● Challenge 1:
Answer these questions using the Haze review.
(a) Which Bond-themed game on the N64 did Free Radical have a hand in?
(b) What is the rebel leader called?
(c) Which button gives the player a Nectar boost?
● Challenge 2:
Carry on the Haze review from the point right after its final sentence.

● Document passage:
Let’s all do a few warm up exercises before diving into Haze. First, breathe. This is important because a regular stable breathing pattern will help you work through your inner turmoil 9 times out of ten. Now relax, shake out – yes that’s right, shake your hands and arms and do a little running on the spot.

Now breathe again, and pretend that this week never happened, and the Kane and Lynch-like furore that’s seemingly sprung up around Ubisoft / Free Radical’s Haze is just a figment of your imagination.

Are you ready now? Are you calm? Okay then, now you’re fit and able to approach this Haze review much in the same way I approached the game – with an open, objective mind and no callous rudeness or clever epithets burning their way through your inner monologue ready to be vented from an inflamed spleen.

Haze is a first person shoot ‘em up crafted by a team with a heck of a pedigree in the genre. Free Radical had a hand in the legendary N64 Bond-themed FPS Goldeneye before a big split from Rare, and the formation of their present team. They’ve also got the superb Timesplitters series under their belt, as well as a little-known game that’s a personal favourite, Second Site.

Haze is the first time the team have given the current generation of consoles the benefit of their experience, and since the game was first mooted, lots of people have been closely following its development expecting great things.

Haze

Haze’s storyline certainly won’t win any Hugo awards, relating the tale of one Shane Carpenter, a guy fresh out of college and enlisted in the Mantel Corporation’s “peace corps”. Mantel soldiers are sent to deal with a rebel insurrection, led by a vicious killer known as “Skin Coat” who allegedly flays his victims and wears their skins.

All Mantel troops rely heavily on a drug known as “Nectar” which supposedly boosts mental and physical performance. Using Nectar in the game helps to slow down your rate of injury, and also helps you pick out enemy soldiers hiding in the dense jungle.

As Carpenter soon finds out, all is not what it seems with the rebels, the Mantel Corporation or indeed the nefarious Nectar.

After the usual 10 minute PS3 installation routine finishes, you can leap straight into the action in campaign mode and start to play through the main storyline. The in-game tutorial introduces you to the use of Nectar, and the way the various weapon types work before you encounter the rebels and start to pick them off.

Free Radical’s pedigree shows here at first, as the gunplay feels nicely balanced and satisfying. Quickly pressing the L2 button will give you a Nectar boost, showing the enemy soldiers up as a bright glowing outline and making them easier targets. Too much Nectar can cause you to go slightly schizo though, so err on the side of caution.

● Data section:
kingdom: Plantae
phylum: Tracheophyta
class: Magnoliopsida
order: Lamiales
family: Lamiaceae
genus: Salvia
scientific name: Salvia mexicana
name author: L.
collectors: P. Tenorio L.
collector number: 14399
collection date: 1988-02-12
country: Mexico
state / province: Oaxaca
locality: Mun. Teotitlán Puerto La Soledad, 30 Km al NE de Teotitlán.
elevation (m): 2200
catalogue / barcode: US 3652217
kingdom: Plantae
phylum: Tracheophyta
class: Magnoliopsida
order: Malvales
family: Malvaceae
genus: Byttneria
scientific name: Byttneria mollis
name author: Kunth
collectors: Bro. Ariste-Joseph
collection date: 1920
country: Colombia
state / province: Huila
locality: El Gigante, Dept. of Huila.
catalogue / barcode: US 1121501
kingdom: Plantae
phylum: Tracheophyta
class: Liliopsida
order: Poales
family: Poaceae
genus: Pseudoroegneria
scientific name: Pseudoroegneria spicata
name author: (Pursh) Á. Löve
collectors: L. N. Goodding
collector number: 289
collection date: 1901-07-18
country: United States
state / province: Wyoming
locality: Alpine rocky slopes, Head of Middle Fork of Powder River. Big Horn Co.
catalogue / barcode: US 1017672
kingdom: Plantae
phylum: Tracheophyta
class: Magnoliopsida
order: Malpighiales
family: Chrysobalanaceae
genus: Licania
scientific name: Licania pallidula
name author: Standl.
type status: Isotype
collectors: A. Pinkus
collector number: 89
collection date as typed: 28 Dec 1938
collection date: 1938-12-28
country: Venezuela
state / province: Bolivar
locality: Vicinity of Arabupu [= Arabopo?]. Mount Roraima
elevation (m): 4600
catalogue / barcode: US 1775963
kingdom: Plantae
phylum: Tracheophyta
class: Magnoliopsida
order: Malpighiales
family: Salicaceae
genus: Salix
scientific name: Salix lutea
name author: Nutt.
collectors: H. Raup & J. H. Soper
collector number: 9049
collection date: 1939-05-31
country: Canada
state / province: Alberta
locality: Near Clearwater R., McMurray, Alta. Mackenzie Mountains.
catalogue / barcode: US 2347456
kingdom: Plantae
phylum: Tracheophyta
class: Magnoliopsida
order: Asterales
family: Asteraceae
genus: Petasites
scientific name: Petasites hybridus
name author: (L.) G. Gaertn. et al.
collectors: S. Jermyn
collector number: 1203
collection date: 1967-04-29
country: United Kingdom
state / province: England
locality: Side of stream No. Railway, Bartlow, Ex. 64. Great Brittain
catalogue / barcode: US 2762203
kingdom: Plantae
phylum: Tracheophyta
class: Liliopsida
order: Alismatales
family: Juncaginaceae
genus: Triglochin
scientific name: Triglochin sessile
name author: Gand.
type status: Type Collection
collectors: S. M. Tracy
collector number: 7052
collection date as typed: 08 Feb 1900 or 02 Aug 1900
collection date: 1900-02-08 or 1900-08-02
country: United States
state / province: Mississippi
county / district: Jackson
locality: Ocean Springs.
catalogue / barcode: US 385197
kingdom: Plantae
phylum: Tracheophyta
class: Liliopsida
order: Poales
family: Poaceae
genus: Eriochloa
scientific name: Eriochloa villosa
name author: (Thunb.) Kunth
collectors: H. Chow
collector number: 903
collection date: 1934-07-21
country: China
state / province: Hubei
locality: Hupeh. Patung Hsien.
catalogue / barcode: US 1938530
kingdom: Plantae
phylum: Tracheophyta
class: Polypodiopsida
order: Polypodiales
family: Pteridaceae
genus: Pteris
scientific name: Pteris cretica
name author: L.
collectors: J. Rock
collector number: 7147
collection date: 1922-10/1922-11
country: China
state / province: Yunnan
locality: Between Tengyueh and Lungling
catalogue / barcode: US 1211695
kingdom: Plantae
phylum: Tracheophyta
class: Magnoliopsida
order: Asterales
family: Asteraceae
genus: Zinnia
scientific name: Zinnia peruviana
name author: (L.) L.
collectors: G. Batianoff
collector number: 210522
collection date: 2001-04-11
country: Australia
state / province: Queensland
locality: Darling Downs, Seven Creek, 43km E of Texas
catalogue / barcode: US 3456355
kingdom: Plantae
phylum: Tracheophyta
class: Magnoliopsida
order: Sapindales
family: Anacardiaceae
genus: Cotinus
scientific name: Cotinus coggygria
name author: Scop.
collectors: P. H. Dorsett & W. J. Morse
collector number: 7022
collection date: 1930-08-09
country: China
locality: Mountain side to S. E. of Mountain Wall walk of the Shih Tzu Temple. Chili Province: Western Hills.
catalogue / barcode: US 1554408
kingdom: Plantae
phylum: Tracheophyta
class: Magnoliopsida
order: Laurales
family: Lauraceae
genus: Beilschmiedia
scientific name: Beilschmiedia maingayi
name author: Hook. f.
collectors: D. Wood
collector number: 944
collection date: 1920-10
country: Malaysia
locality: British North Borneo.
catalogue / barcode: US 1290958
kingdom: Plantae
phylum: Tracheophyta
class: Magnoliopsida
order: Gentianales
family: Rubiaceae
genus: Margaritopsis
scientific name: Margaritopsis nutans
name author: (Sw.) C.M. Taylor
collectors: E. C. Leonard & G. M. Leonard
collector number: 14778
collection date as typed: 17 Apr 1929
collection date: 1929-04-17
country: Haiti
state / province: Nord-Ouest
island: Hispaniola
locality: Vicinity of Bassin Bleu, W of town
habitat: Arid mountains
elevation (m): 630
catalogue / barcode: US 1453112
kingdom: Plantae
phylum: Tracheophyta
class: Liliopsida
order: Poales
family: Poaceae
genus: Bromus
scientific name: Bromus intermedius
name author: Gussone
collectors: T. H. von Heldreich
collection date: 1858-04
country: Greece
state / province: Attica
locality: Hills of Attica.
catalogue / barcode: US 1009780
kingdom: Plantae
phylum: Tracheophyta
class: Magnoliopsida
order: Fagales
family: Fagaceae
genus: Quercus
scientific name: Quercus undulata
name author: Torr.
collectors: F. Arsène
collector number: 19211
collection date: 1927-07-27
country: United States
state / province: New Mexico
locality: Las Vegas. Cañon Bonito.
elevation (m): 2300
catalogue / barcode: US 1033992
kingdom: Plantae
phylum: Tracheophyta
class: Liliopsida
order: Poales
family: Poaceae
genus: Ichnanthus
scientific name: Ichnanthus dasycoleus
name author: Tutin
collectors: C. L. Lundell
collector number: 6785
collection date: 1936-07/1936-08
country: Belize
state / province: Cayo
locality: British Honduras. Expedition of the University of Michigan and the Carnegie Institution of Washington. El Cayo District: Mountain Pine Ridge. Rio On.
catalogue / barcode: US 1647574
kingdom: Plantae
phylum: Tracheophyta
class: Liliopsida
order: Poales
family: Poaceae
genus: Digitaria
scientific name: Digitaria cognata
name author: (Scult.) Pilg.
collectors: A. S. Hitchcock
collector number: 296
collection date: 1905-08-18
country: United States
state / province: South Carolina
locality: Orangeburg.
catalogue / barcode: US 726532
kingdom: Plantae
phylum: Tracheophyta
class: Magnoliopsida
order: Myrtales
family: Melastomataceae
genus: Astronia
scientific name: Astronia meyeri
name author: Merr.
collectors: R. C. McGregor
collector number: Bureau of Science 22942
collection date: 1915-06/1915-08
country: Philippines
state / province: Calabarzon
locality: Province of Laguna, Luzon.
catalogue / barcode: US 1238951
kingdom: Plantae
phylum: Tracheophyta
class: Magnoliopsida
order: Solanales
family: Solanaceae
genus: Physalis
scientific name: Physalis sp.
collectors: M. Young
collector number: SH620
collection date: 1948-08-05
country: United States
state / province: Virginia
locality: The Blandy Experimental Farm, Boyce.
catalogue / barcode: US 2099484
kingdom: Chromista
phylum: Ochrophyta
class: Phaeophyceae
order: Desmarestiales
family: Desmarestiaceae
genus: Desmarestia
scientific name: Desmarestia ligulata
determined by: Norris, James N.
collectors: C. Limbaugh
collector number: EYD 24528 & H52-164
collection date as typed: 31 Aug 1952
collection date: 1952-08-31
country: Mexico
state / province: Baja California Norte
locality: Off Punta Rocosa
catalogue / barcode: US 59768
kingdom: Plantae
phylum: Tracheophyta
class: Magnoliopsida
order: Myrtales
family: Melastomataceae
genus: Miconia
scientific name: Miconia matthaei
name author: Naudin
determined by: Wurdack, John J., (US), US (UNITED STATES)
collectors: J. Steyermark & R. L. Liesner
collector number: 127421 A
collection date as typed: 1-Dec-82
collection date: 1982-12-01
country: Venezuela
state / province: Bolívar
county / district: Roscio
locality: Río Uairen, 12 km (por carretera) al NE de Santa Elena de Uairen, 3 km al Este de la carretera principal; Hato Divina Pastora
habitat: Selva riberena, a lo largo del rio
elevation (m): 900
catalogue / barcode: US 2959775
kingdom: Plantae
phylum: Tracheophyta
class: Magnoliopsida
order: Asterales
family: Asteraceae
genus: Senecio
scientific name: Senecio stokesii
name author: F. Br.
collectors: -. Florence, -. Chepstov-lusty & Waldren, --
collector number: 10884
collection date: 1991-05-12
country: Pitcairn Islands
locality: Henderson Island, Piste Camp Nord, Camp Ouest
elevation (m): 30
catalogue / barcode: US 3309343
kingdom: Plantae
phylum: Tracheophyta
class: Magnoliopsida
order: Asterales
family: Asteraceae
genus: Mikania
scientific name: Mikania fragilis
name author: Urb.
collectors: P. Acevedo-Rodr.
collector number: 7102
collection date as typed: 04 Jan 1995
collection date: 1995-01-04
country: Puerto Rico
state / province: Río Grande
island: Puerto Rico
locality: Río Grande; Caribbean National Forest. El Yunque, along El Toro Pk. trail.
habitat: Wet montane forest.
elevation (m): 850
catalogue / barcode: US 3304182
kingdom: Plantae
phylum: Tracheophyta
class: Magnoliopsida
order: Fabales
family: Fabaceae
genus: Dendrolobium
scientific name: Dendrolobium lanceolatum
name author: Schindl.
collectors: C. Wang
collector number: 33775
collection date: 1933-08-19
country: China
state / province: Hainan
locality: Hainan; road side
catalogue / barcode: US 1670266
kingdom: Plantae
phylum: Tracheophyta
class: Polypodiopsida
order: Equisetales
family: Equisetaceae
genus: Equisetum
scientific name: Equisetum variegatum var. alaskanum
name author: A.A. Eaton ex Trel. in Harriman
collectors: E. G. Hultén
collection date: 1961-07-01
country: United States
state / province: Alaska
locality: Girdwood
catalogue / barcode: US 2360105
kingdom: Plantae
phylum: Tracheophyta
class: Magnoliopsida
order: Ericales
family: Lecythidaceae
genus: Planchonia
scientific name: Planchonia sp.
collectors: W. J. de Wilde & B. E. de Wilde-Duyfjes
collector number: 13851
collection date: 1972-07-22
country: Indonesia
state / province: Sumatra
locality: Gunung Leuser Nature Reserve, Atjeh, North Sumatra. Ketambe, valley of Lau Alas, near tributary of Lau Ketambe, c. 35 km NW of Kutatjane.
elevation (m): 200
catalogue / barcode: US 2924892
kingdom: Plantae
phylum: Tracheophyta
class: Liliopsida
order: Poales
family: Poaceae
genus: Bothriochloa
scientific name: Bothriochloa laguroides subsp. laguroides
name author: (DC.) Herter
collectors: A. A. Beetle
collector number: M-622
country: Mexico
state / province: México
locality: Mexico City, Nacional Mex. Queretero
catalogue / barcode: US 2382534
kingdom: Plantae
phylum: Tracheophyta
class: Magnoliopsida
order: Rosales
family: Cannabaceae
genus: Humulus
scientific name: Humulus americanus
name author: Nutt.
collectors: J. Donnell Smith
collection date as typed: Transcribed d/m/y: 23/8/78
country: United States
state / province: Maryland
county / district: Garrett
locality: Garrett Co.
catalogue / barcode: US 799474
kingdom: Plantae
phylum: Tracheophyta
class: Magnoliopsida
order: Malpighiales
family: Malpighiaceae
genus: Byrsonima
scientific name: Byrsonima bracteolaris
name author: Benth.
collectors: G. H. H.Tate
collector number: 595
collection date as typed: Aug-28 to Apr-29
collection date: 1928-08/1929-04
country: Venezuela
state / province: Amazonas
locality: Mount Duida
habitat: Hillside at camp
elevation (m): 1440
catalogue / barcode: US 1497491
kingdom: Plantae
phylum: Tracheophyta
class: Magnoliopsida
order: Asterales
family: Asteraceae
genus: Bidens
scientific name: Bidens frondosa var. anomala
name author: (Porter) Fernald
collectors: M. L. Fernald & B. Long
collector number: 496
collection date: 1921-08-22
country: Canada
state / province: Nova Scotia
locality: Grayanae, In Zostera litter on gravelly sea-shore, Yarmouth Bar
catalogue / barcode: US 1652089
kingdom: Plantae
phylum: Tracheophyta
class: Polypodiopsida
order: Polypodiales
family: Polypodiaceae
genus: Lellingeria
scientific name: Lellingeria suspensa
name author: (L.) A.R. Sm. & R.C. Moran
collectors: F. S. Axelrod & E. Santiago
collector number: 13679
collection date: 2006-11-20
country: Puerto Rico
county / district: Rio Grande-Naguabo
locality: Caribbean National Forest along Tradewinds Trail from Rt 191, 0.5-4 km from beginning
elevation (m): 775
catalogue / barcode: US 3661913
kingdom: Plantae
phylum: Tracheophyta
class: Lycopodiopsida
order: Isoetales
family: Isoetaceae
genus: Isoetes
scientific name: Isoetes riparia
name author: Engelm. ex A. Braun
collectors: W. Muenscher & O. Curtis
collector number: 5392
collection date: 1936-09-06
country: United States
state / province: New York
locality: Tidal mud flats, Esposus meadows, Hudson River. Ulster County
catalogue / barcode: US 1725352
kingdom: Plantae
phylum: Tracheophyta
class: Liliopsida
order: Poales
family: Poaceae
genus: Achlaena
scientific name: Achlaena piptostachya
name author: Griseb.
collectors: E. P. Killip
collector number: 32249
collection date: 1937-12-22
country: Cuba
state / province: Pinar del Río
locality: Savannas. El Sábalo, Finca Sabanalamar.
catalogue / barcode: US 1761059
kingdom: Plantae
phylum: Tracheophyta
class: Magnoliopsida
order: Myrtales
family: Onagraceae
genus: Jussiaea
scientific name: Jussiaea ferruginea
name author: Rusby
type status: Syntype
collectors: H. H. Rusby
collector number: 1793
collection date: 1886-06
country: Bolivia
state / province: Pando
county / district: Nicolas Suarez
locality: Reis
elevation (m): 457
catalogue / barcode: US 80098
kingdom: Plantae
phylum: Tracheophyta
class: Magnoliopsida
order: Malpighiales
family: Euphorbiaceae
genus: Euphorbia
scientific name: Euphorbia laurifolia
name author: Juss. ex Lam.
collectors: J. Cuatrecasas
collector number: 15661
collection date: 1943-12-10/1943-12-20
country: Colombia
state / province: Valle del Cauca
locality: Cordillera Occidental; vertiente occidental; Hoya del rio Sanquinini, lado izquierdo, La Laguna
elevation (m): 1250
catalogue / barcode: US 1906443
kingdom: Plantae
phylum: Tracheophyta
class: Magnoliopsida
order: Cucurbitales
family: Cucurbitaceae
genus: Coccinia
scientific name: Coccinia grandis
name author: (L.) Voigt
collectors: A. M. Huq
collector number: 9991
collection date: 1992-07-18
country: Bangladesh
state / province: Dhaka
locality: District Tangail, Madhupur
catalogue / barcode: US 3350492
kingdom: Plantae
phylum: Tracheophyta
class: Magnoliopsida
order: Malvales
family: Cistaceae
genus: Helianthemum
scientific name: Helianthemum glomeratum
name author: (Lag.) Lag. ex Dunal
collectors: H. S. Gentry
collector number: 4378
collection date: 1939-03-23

● Expected output 1:
(a) Goldeneye
(b) "Skin Coat"
(c) L2

● Expected output 2:
In the opening scenes of the game you’re sent to investigate a crashed Mantel aircraft, carrying troops and Nectar to the front line. Dropped into the jungle via drop ship, the game manages a reasonable job of rendering the foliage and greenery quite nicely, though there’s a tendency for the developers to rely a little too heavily on slightly muddy-looking low resolution textures. No V-Synch tearing though which is a definite bonus in a PS3 game so heavily reliant on immersion.

Pretty soon though as you begin to progress, the ragged fragile threads binding the game together start to unravel. Your AI squad mates have a bizarre fascination with the end of your gun barrel, and will take every single opportunity they can to get in front of it or wrap themselves around it – meaning that zooming in to take pot-shots at the rebels usually means you end up head-shotting your team mates. If your squad are hit on the Nectar Controllers by stray rebel shots, they’ll go bananas and start shooting at you. This is actually an intentional piece of game design but nonetheless it becomes an annoying one – as you sometimes find you spend as much time killing your own side as you do the enemy.

Along with the low-res texturing and AI quirks there’s a distinct lack of polish in the sound production, with cut-scenes in particular proving to be glitch-raddled and badly done (and while we’re on the subject of cut-scenes, unskippable ones in any game in this day and age are unforgivable, even if they’re there to disguise lengthy load times as is probably the case here in Haze).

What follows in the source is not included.